*Exercise task A*
In the food review below, rewrite the passage between "Circumstances and the" and "a weekly habit.", inclusive, replacing "hazelnut" with "pistachio".

Dim Ssam A Gogo
Alex Broadwell

Quick! Close your eyes and think of the perfect mashup of foods. OK — open your eyes. Did your dream meal include creamy cheese, slow-braised beef, and tater tots? If so, you're going to want to head over to the next food-truck roundup starring Dim Ssäm á GoGo, an Asian-fusion truck covered with tattoos, for an order of chunk'd tots. A gentle rain of creamy cheese sauce flows over a mountain of tots (tots are back, friends) before being smothered in sweet, spicy, Kalbi-marinated beef, slow-braised until practically falling apart. At $7.99, this is an indulgent dish that can be shared as a side or gobbled up all by your greedy self.

Sonny's Gelato Cafe

Circumstances and the economy being what they are, a trip across the Atlantic for authentic Italian gelato isn't likely to happen for most of us. In the meantime, the hazelnut gelato from Sonny's Gelato Cafe will help us pretend. The environs are in no way reminiscent of those little Italian villages where tourists whisper sweet nothings to so many tiny cups of frozen cream, but the Boca store's freshly made gelato acts as a tasty little stand-in for the experience. The ratio of sugar to cream is just so; this isn't one of those gut-busting frozen scoops that will leave you gasping for water and swearing off sweets. If anything, it borders dangerously on demanding a weekly habit.

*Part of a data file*
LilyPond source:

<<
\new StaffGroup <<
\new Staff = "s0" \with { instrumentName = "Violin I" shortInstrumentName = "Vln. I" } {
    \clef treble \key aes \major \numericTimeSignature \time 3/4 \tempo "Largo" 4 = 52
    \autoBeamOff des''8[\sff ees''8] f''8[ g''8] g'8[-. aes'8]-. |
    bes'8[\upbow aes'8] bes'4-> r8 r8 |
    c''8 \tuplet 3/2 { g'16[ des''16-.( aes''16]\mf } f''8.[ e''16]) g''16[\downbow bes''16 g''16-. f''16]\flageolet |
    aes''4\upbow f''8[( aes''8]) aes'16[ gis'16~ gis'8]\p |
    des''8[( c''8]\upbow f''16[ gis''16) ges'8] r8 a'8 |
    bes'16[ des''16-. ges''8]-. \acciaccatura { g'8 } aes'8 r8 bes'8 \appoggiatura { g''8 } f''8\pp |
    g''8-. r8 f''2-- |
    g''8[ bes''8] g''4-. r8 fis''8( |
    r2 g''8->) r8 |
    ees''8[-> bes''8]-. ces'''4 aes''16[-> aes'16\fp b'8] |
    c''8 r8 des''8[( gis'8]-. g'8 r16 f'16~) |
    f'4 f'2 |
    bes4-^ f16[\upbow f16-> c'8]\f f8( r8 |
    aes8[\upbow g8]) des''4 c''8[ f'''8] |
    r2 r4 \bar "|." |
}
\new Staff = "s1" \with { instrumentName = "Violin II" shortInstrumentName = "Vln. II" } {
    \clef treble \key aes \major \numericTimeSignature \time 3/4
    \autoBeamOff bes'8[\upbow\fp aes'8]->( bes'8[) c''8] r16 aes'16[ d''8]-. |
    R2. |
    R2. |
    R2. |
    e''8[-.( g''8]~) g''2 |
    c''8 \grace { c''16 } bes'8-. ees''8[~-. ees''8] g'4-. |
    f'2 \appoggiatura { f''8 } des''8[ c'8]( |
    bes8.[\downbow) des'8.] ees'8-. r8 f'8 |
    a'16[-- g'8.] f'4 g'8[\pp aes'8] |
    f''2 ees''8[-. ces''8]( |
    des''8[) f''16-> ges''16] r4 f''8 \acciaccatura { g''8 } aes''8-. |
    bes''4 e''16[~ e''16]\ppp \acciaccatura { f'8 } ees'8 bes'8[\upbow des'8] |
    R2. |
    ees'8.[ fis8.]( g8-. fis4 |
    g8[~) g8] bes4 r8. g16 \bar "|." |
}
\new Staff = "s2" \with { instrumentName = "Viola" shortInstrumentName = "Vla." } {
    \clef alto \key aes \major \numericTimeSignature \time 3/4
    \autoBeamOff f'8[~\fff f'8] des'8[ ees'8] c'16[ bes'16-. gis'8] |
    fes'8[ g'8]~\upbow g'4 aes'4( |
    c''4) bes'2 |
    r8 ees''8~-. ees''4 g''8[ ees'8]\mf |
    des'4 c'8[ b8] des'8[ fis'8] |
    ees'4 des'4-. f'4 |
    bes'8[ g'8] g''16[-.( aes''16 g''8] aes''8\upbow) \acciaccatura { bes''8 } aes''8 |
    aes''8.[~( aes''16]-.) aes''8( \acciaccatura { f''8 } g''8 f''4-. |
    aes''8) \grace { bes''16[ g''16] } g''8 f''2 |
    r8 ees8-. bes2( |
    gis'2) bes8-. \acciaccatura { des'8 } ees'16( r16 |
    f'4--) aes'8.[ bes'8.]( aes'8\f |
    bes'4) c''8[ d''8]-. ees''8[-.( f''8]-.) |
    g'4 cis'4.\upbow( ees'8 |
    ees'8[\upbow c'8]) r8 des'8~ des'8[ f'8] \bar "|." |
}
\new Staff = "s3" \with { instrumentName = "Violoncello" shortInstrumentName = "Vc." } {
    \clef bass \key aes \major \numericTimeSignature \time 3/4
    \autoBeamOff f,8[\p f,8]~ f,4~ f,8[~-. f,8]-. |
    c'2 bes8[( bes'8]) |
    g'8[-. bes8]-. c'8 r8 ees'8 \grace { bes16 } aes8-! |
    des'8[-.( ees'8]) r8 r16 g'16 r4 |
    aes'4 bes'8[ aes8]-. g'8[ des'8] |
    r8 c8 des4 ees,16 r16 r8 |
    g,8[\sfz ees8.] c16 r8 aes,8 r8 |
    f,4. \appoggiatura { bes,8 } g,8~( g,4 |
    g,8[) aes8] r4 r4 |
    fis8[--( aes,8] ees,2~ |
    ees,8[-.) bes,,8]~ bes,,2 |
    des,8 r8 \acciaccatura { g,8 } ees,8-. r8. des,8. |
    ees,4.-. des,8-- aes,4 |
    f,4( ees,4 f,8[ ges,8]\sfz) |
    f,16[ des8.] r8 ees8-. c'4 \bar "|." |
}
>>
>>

*Exercise task B*
Show each line of the listing above that contains the string "major", matching case exactly.

*Worked answer A*
Circumstances and the economy being what they are, a trip across the Atlantic for authentic Italian gelato isn't likely to happen for most of us. In the meantime, the pistachio gelato from Sonny's Gelato Cafe will help us pretend. The environs are in no way reminiscent of those little Italian villages where tourists whisper sweet nothings to so many tiny cups of frozen cream, but the Boca store's freshly made gelato acts as a tasty little stand-in for the experience. The ratio of sugar to cream is just so; this isn't one of those gut-busting frozen scoops that will leave you gasping for water and swearing off sweets. If anything, it borders dangerously on demanding a weekly habit.

*Worked answer B*
    \clef treble \key aes \major \numericTimeSignature \time 3/4 \tempo "Largo" 4 = 52
    \clef treble \key aes \major \numericTimeSignature \time 3/4
    \clef alto \key aes \major \numericTimeSignature \time 3/4
    \clef bass \key aes \major \numericTimeSignature \time 3/4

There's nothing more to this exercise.